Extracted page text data
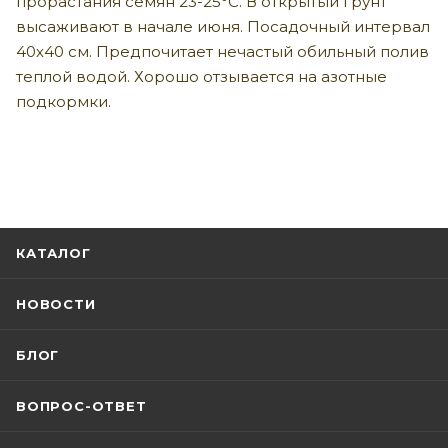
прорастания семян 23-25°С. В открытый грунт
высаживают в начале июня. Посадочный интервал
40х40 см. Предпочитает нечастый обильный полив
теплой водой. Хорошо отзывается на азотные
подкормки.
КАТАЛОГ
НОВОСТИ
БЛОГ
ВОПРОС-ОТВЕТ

- Work task: Can you output the text lines from the extracted page text data as a numbered list, skipping blank lines and leaving out the pictures?

- Expected answer:
1. прорастания семян 23-25°С. В открытый грунт
2. высаживают в начале июня. Посадочный интервал
3. 40х40 см. Предпочитает нечастый обильный полив
4. теплой водой. Хорошо отзывается на азотные
5. подкормки.
6. КАТАЛОГ
7. НОВОСТИ
8. БЛОГ
9. ВОПРОС-ОТВЕТ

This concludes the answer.